By Hamza Shaban
The ride-hailing company Lyft filed paperwork Friday with the Securities and Exchange Commission, closing in on its highly anticipated initial public offering. And, in an unusual move, it had a little something for its drivers.
Lyft said it earned $2.2 billion in revenue last year, doubling what it made in 2017, according to the regulatory filing. But it said its losses also have grown in reporting a net loss of $911.3 million in 2018, compared with $688.3 million a year earlier. The company’s history of losing money was listed as a risk factor, along with intense competition, and it said there would be consequences if the work status of its nearly 2 million contract drivers is challenged by regulators or the courts.
As part of the IPO, Lyft is giving its drivers an opportunity to cash in. Those who have completed more than 10,000 rides are eligible for a cash bonus of $1,000, which can be used to purchase stock at the IPO price. Drivers with more rides will qualify for larger payouts, according to the filing.
The bonus program is notable because ordinary investors are typically excluded from purchasing a company’s stock at the IPO price before shares trade on the open market. So the plan elevates drivers above the general public. But it also highlights the ongoing tension between ride-hailing companies and their millions of drivers. The people who shuttle customers around are not employees. And while the companies are valued in the tens of billions of dollars, they don’t grant contracted drivers the full benefits of employment.

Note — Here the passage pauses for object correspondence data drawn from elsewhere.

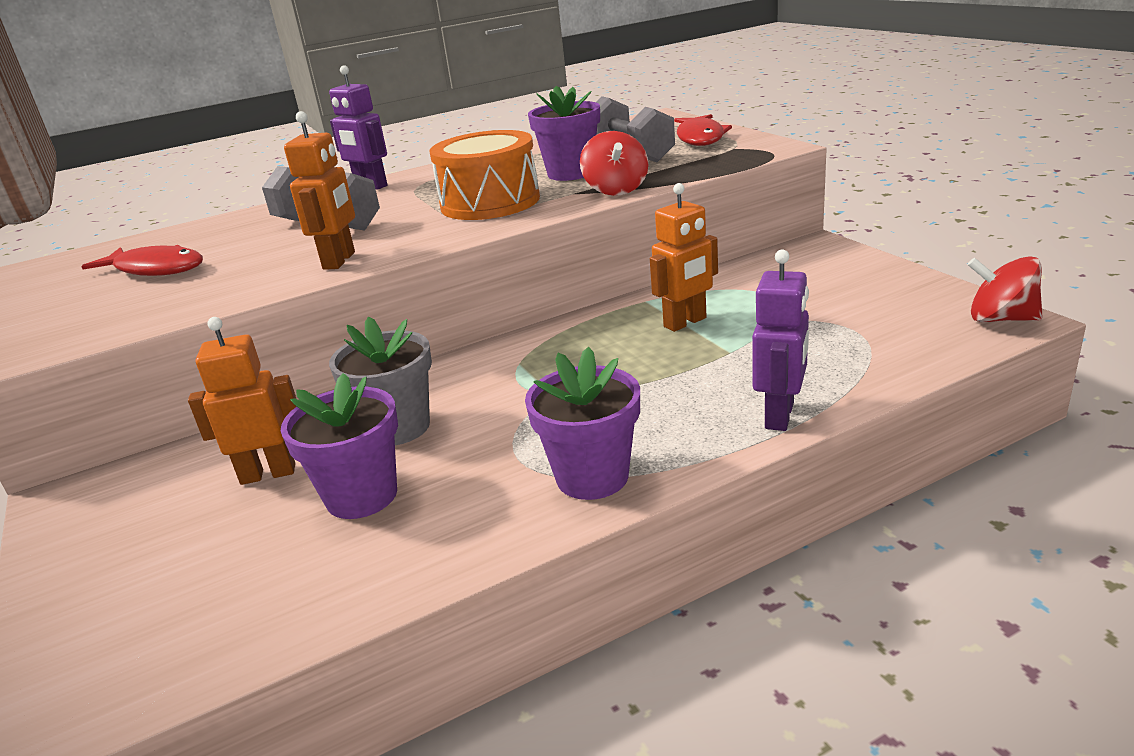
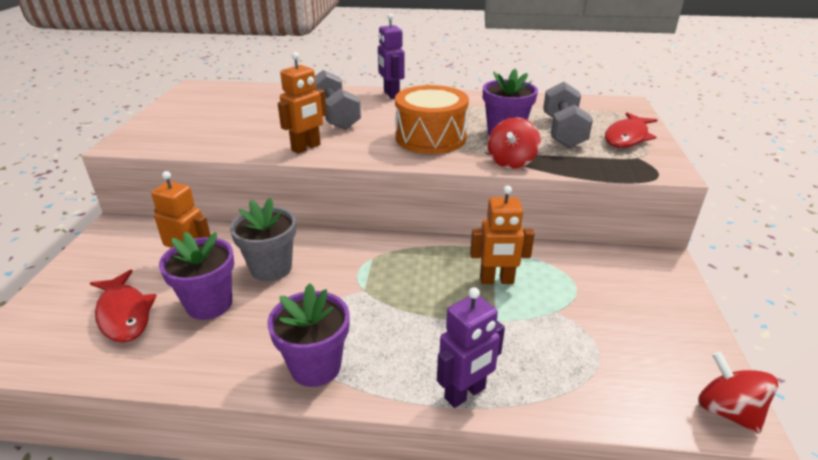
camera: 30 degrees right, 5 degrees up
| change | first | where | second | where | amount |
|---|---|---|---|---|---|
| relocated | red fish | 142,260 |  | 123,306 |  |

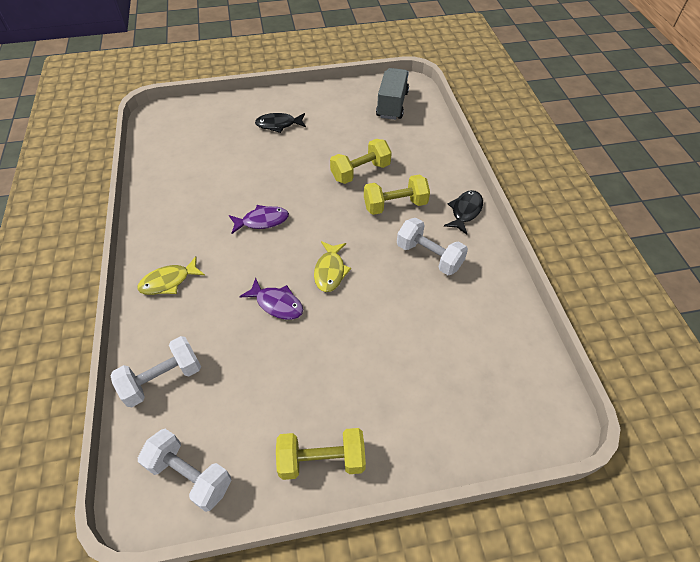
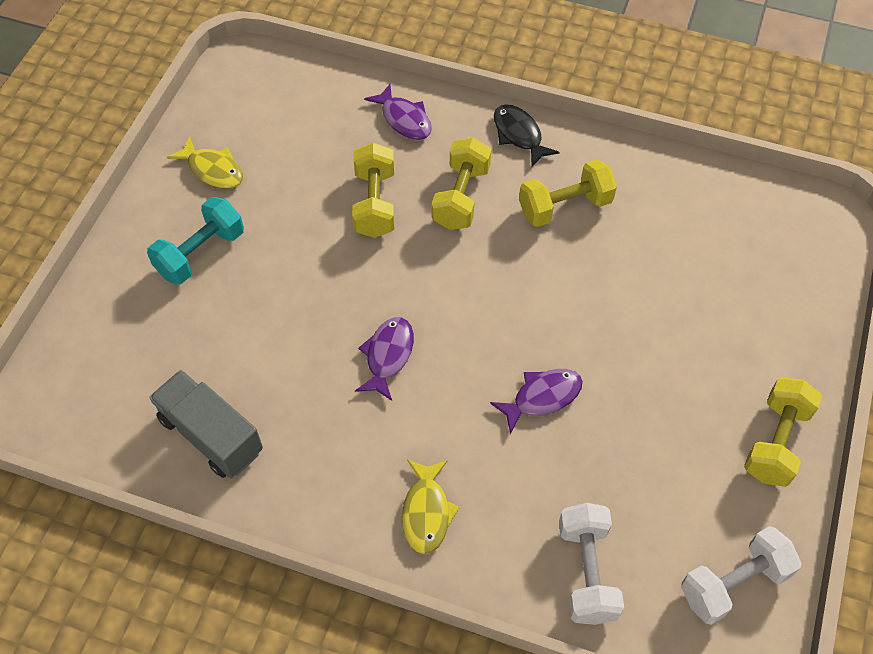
camera: 60 degrees left, 5 degrees up
| change | first | where | second | where | amount |
|---|---|---|---|---|---|
| exchanged | black fish | 280,123 | turquoise dumbbell | 195,241 |  |
| relocated | bright yellow fish | 332,266 |  | 205,162 |  |
| relocated | ash-grey lorry | 392,94 |  | 206,424 |  |
| colour | snow-white dumbbell | 432,246 | bright yellow dumbbell | 568,193 |  |
| appeared |  |  | royal purple fish | 398,112 |  |

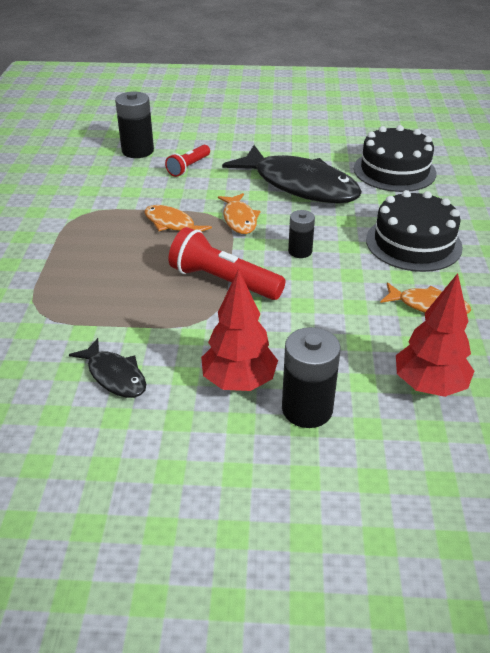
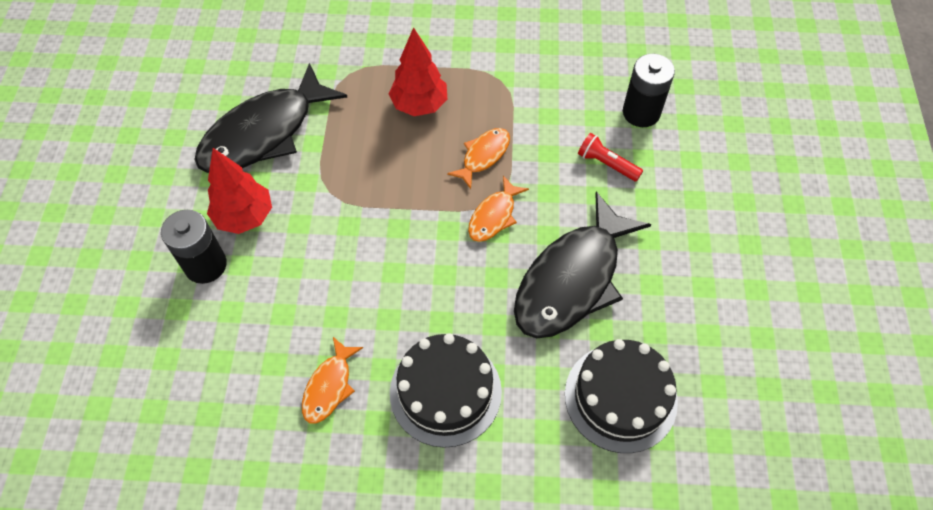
camera: 90 degrees right, 20 degrees up
| change | first | where | second | where | amount |
|---|---|---|---|---|---|
| size | black fish | 107,368 |  | 270,118 | x2.10 |
| missing | red pocket torch | 227,263 |  |  |  |
| spun | bright orange fish | 239,213 |  | 498,209 | 45 degrees counterclockwise |
| missing | black battery | 301,234 |  |  |  |
| relocated | red fir tree | 435,335 |  | 418,71 |  |

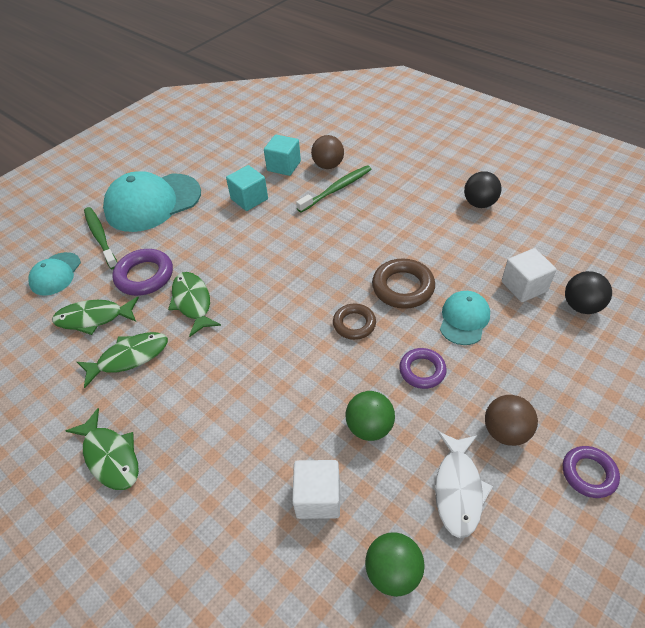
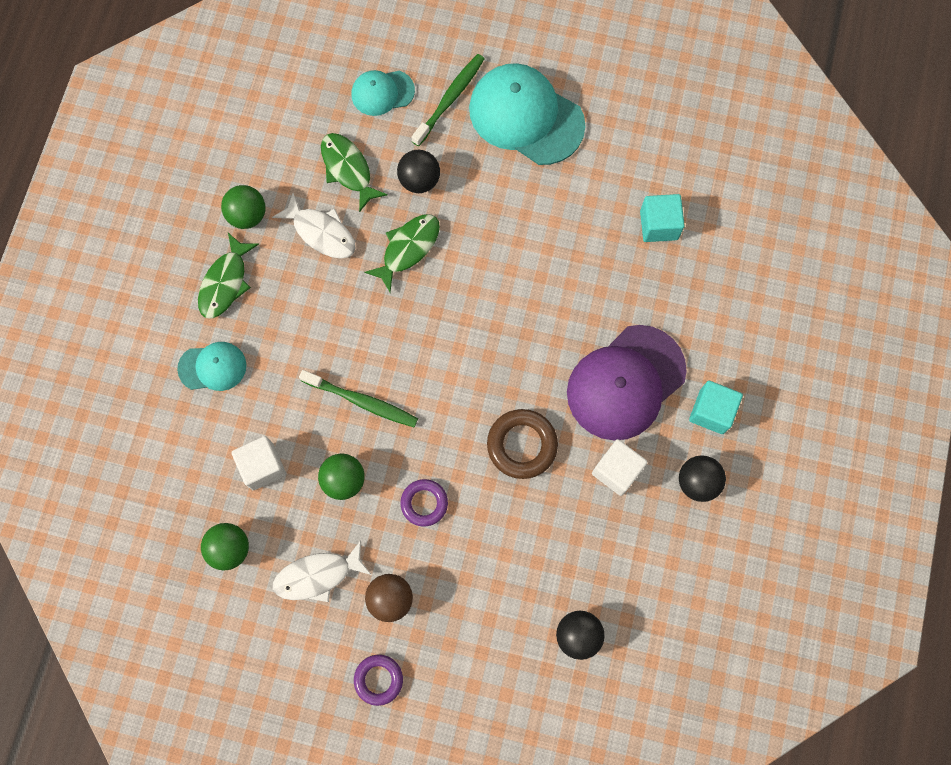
camera: 60 degrees right, 25 degrees up
| change | first | where | second | where | amount |
|---|---|---|---|---|---|
| colour | leaf-green fish | 122,360 | snow-white fish | 313,226 |  |
| exchanged | royal purple ring | 142,272 | black play ball | 418,171 |  |
| relocated | turquoise solid cube | 247,188 |  | 716,407 |  |
| relocated | leaf-green tooth brush | 334,189 |  | 358,398 |  |
| missing | brown play ball | 327,152 |  |  |  |
| missing | brown ring | 354,322 |  |  |  |
| relocated | turquoise cap | 465,318 |  | 211,366 |  |
| relocated | snow-white solid cube | 529,275 |  | 620,467 |  |
| appeared |  |  | leaf-green play ball | 243,207 |  |
| appeared |  |  | royal purple cap | 627,383 |  |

Its chief rival, Uber, also is planning to offer a bonus and stock purchase plan to qualifying drivers with its IPO, which is expected later this year, according to the Wall Street Journal.
Lyft said it has completed more than 1 billion trips in the more than 300 markets in which it operates. But it warned investors that its expenses are likely to grow as it continues to expand and refines its mobile platform.
The company is among several highflying technology companies expected to go public this year. Lyft casts its business in revolutionary terms — pitching its app at the forefront of a technological transformation and shifting ideas about transportation in America.
“We believe that the world is at the beginning of a shift away from car ownership to Transportation-as-a-Service,” the company said in its regulatory filing. “Lyft is at the forefront of this massive societal change. Our ridesharing marketplace connects drivers with riders and we estimate it is available to over 95% of the U.S. population.”
Lyft said it is only at the very early stages of tapping into the trillion dollars spent every year on transportation in the United States.
Key to the company’s strategy for growth is expanding its pool of riders. The company aims to attract new customers through discounts and referral programs, and is banking on demographic shifts in which a growing percentage of the population relies on on-demand apps. To entice existing riders to use the service more often, Lyft will offer subscription plans and commuter services, according to the filing.
Lyft highlighted the company’s investment in technology as another crucial aspect to its growth strategy. The company’s app generates troves of consumer data, and the service has poured funds into mapping, in-app navigation, and payments to improve its efficiency and safety.
But Lyft warned investors that the company may suffer if other tech initiatives fail to pan out. The company listed an inability to develop its own autonomous vehicle technology, or to partner with firms who can, as a risk factor to the business. Another point of concern: the nascent market for shared scooters and bikes, which may not take hold.